What he really wanted
When he first walked into the room my heart skipped a beat. It felt like a thunderstorm inside my heart. I had never felt like that before. All I could do was just look into his beautiful eyes and think of what he might think about me. I mean, I knew he probably would think of me as just a classmate, or a girl he had never really talked to before, but, I didn't really care, suddenly all I wanted to do was find out as to how he felt about me. I knew though, that I had to at least become friends with him first.
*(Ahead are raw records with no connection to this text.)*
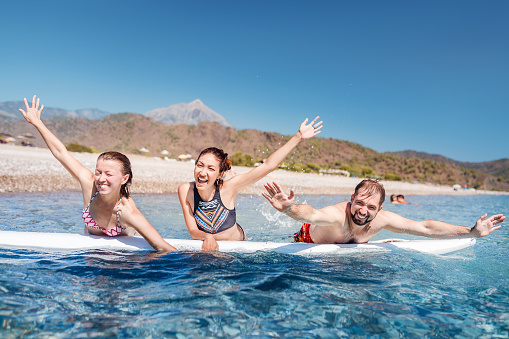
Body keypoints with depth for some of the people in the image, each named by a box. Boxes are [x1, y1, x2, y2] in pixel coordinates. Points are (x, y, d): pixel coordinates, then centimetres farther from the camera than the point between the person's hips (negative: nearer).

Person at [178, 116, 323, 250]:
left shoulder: (228, 188, -22)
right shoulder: (186, 190, -19)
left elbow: (268, 165, -21)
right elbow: (193, 231, -16)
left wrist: (298, 136, -22)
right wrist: (207, 237, -39)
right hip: (206, 249, 2)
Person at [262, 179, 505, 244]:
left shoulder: (382, 220, -29)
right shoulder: (337, 214, -47)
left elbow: (425, 227, -24)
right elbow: (311, 214, -69)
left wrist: (472, 232, -29)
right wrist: (289, 209, -93)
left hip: (345, 249, 6)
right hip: (308, 241, -5)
It was kinda stupid, or, funny actually, how I would act like he was a jerk, and tell my friends he deserved to have his heart crushed, but afterward I would always silently apologize to him, even though he wasn't there. Finally though, after a couple days of silent apologies, I invited him to a hockey game. Actually, I more so, just gave him the 2 tickets that I got free from one of my friends. I remember, it was a long awkward moment, but finally, he said, "sure."
Before the game, I was all worried. "What if he doesn't show?" or "What happens if he's right there but he just ignores me?". I at last couldn't stand it. I had to find out if he had used the tickets. So, as I walked to my seat, the first thing I noticed was him. His seat was one over next to mine. I felt so happy, like as if, finally, I could be with him without giving stupid excuses to hang round him. Sadly though, stupid couple sat in my seat, they looked as if they didn't want to be bothered so I left them to sit there. I just took the seat right underneath his.
During the first intermission, he called me over, soon we started to talk, I guess he was bored of our endless conversation, so, he asked if he could borrow my iPod touch. Since he was my crush, I didn't really mind, I was just happy to be there with him, so I handed it to him. After the first intermission he gave it back, however, the second intermission he asked if he could use it again- I let him. Soon, it reached the third period, and I started to get hungry. I asked him if he wanted to grab a bite to eat upstairs. He told me he wanted to get some hockey cards upstairs as well, and so we went.
I had a great time. Because of the fact that I was super hungry, my crush and I started looking for a food shack, like Pizza Pizza for instance. So we basically spent the entire third period together. However, even though I thought there was a 'special connection' between us, on Monday when I tried to talk to him about the game on Saturday, he just brushed it off, as if it never happened. I didn't give up, I kept trying to talk to him but, like always, he just brushed me off, even when it wasn't about the game.
Later, during class, he asked me if he could use my iPod; I'm not a push-over or anything, but, he WAS my crush, and I just couldn't say no to him. This ended up becoming a bad habit. I lent him my iPod, day after day, I soon rarely saw it. I soon began to get suspicious. I LOVED hanging out with him so much (I didn't trust him, just in case he decided to make a run for it, and steal it) however, I knew something wasn't how I felt it was.
Finally, after getting the courage to, I asked my crush what was going on. I asked him if he even actually liked me, or if he was just using me to get my iPod. I cried for so long that night at what his answer was. He told me he just wanted my iPod, and that he didn't mean to hurt me.(break my heart rather).